*** Opening of The data ***
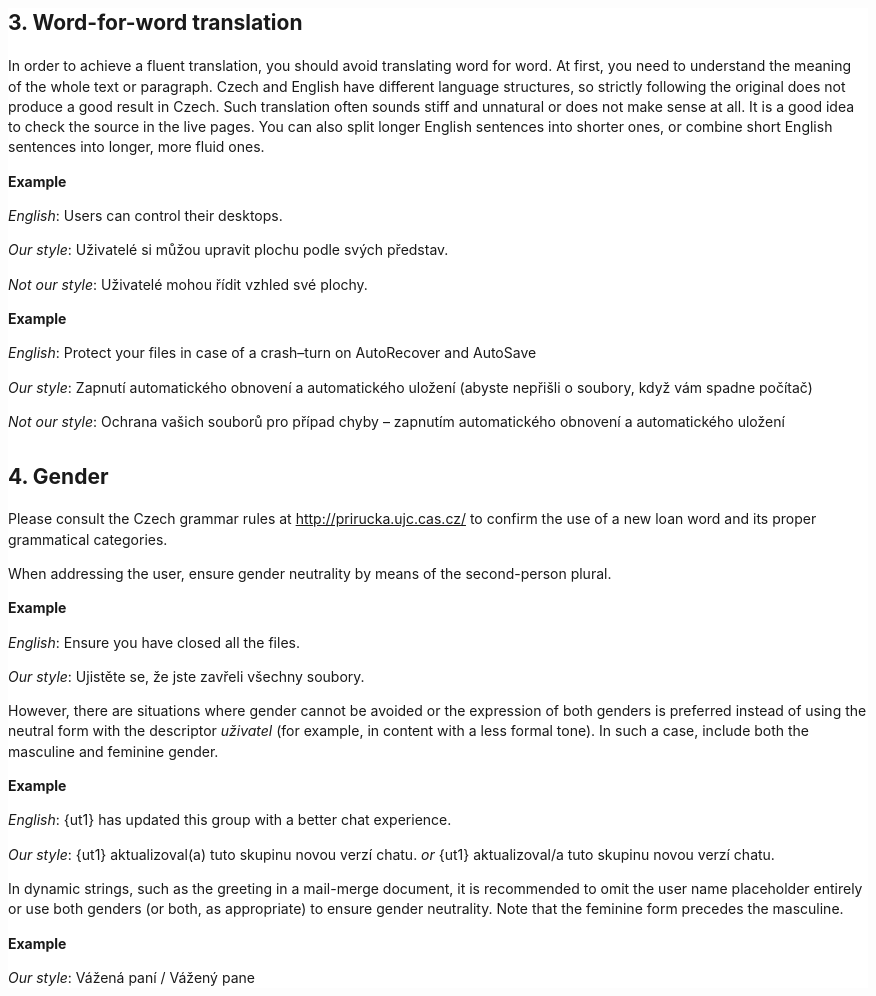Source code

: ## 3.	Word-for-word translation

In order to achieve a fluent translation, you should avoid translating word for word. At first, you need to understand the meaning of the whole text or paragraph. Czech and English have different language structures, so strictly following the original does not produce a good result in Czech. Such translation often sounds stiff and unnatural or does not make sense at all. It is a good idea to check the source in the live pages. You can also split longer English sentences into shorter ones, or combine short English sentences into longer, more fluid ones. 

**Example**

_English_: Users can control their desktops.

_Our style_: <span lang="cs">Uživatelé si můžou upravit plochu podle svých představ.</span>

_Not our style_: <span lang="cs">Uživatelé mohou řídit vzhled své plochy.</span>

**Example**

_English_: Protect your files in case of a crash–turn on AutoRecover and AutoSave

_Our style_: <span lang="cs">Zapnutí automatického obnovení a automatického uložení (abyste nepřišli o soubory, když vám spadne počítač)</span>

_Not our style_: <span lang="cs">Ochrana vašich souborů pro případ chyby – zapnutím automatického obnovení a automatického uložení</span>

## 4.	Gender 
Please consult the Czech grammar rules at http://prirucka.ujc.cas.cz/ to confirm the use of a new loan word and its proper grammatical categories.

When addressing the user, ensure gender neutrality by means of the second-person plural.

**Example**

_English_: Ensure you have closed all the files.

_Our style_: <span lang="cs">Ujistěte se, že jste zavřeli všechny soubory.</span>

However, there are situations where gender cannot be avoided or the expression of both genders is preferred instead of using the neutral form with the descriptor _<span lang="cs">uživatel</span>_ (for example, in content with a less formal tone). In such a case, include both the masculine and feminine gender.

**Example**

_English_: {ut1} has updated this group with a better chat experience.

_Our style_: <span lang="cs">{ut1} aktualizoval(a) tuto skupinu novou verzí chatu.</span> _or_ <span lang="cs">{ut1} aktualizoval/a tuto skupinu novou verzí chatu.</span>

In dynamic strings, such as the greeting in a mail-merge document, it is recommended to omit the user name placeholder entirely or use both genders (or both, as appropriate) to ensure gender neutrality. Note that the feminine form precedes the masculine.


**Example**

_Our style_: <span lang="cs">Vážená paní / Vážený pane</span>

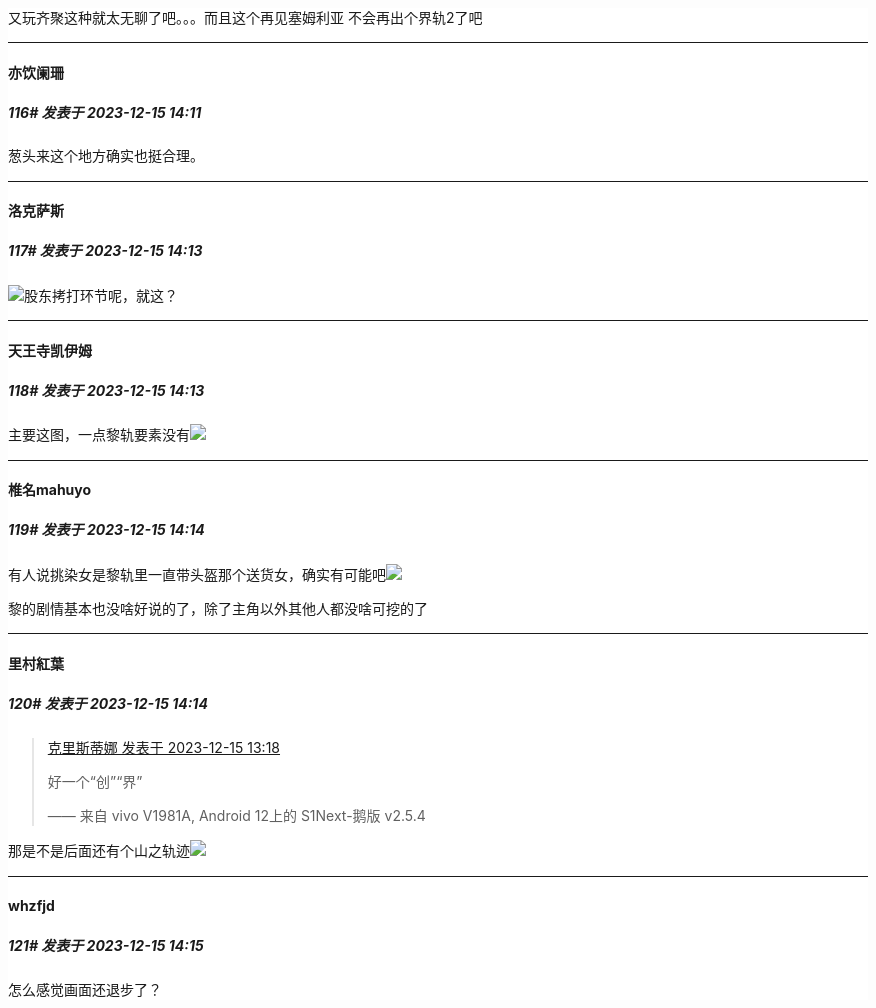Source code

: 又玩齐聚这种就太无聊了吧。。。而且这个再见塞姆利亚 不会再出个界轨2了吧

*****

####  亦饮阑珊  
##### 116#       发表于 2023-12-15 14:11

葱头来这个地方确实也挺合理。

*****

####  洛克萨斯  
##### 117#       发表于 2023-12-15 14:13

<img src="https://static.saraba1st.com/image/smiley/face2017/067.png" referrerpolicy="no-referrer">股东拷打环节呢，就这？

*****

####  天王寺凯伊姆  
##### 118#       发表于 2023-12-15 14:13

主要这图，一点黎轨要素没有<img src="https://static.saraba1st.com/image/smiley/face2017/067.png" referrerpolicy="no-referrer">


*****

####  椎名mahuyo  
##### 119#       发表于 2023-12-15 14:14

有人说挑染女是黎轨里一直带头盔那个送货女，确实有可能吧<img src="https://static.saraba1st.com/image/smiley/face2017/067.png" referrerpolicy="no-referrer">

黎的剧情基本也没啥好说的了，除了主角以外其他人都没啥可挖的了

*****

####  里村紅葉  
##### 120#       发表于 2023-12-15 14:14

<blockquote><a href="httphttps://bbs.saraba1st.com/2b/forum.php?mod=redirect&amp;goto=findpost&amp;pid=63336079&amp;ptid=2164203" target="_blank">克里斯蒂娜 发表于 2023-12-15 13:18</a>

好一个“创”“界”

—— 来自 vivo V1981A, Android 12上的 S1Next-鹅版 v2.5.4</blockquote>
那是不是后面还有个山之轨迹<img src="https://static.saraba1st.com/image/smiley/face2017/067.png" referrerpolicy="no-referrer">


*****

####  whzfjd  
##### 121#       发表于 2023-12-15 14:15

怎么感觉画面还退步了？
*** Close of The data ***
What you have to do:
Quote the source text of every row above verbatim, leaving out the pictures.

Response box:
Source code

: ## 3.	Word-for-word translation

In order to achieve a fluent translation, you should avoid translating word for word. At first, you need to understand the meaning of the whole text or paragraph. Czech and English have different language structures, so strictly following the original does not produce a good result in Czech. Such translation often sounds stiff and unnatural or does not make sense at all. It is a good idea to check the source in the live pages. You can also split longer English sentences into shorter ones, or combine short English sentences into longer, more fluid ones. 

**Example**

_English_: Users can control their desktops.

_Our style_: <span lang="cs">Uživatelé si můžou upravit plochu podle svých představ.</span>

_Not our style_: <span lang="cs">Uživatelé mohou řídit vzhled své plochy.</span>

**Example**

_English_: Protect your files in case of a crash–turn on AutoRecover and AutoSave

_Our style_: <span lang="cs">Zapnutí automatického obnovení a automatického uložení (abyste nepřišli o soubory, když vám spadne počítač)</span>

_Not our style_: <span lang="cs">Ochrana vašich souborů pro případ chyby – zapnutím automatického obnovení a automatického uložení</span>

## 4.	Gender 
Please consult the Czech grammar rules at http://prirucka.ujc.cas.cz/ to confirm the use of a new loan word and its proper grammatical categories.

When addressing the user, ensure gender neutrality by means of the second-person plural.

**Example**

_English_: Ensure you have closed all the files.

_Our style_: <span lang="cs">Ujistěte se, že jste zavřeli všechny soubory.</span>

However, there are situations where gender cannot be avoided or the expression of both genders is preferred instead of using the neutral form with the descriptor _<span lang="cs">uživatel</span>_ (for example, in content with a less formal tone). In such a case, include both the masculine and feminine gender.

**Example**

_English_: {ut1} has updated this group with a better chat experience.

_Our style_: <span lang="cs">{ut1} aktualizoval(a) tuto skupinu novou verzí chatu.</span> _or_ <span lang="cs">{ut1} aktualizoval/a tuto skupinu novou verzí chatu.</span>

In dynamic strings, such as the greeting in a mail-merge document, it is recommended to omit the user name placeholder entirely or use both genders (or both, as appropriate) to ensure gender neutrality. Note that the feminine form precedes the masculine.


**Example**

_Our style_: <span lang="cs">Vážená paní / Vážený pane</span>

Source code

: 又玩齐聚这种就太无聊了吧。。。而且这个再见塞姆利亚 不会再出个界轨2了吧

*****

####  亦饮阑珊  
##### 116#       发表于 2023-12-15 14:11

葱头来这个地方确实也挺合理。

*****

####  洛克萨斯  
##### 117#       发表于 2023-12-15 14:13

<img src="https://static.saraba1st.com/image/smiley/face2017/067.png" referrerpolicy="no-referrer">股东拷打环节呢，就这？

*****

####  天王寺凯伊姆  
##### 118#       发表于 2023-12-15 14:13

主要这图，一点黎轨要素没有<img src="https://static.saraba1st.com/image/smiley/face2017/067.png" referrerpolicy="no-referrer">


*****

####  椎名mahuyo  
##### 119#       发表于 2023-12-15 14:14

有人说挑染女是黎轨里一直带头盔那个送货女，确实有可能吧<img src="https://static.saraba1st.com/image/smiley/face2017/067.png" referrerpolicy="no-referrer">

黎的剧情基本也没啥好说的了，除了主角以外其他人都没啥可挖的了

*****

####  里村紅葉  
##### 120#       发表于 2023-12-15 14:14

<blockquote><a href="httphttps://bbs.saraba1st.com/2b/forum.php?mod=redirect&amp;goto=findpost&amp;pid=63336079&amp;ptid=2164203" target="_blank">克里斯蒂娜 发表于 2023-12-15 13:18</a>

好一个“创”“界”

—— 来自 vivo V1981A, Android 12上的 S1Next-鹅版 v2.5.4</blockquote>
那是不是后面还有个山之轨迹<img src="https://static.saraba1st.com/image/smiley/face2017/067.png" referrerpolicy="no-referrer">


*****

####  whzfjd  
##### 121#       发表于 2023-12-15 14:15

怎么感觉画面还退步了？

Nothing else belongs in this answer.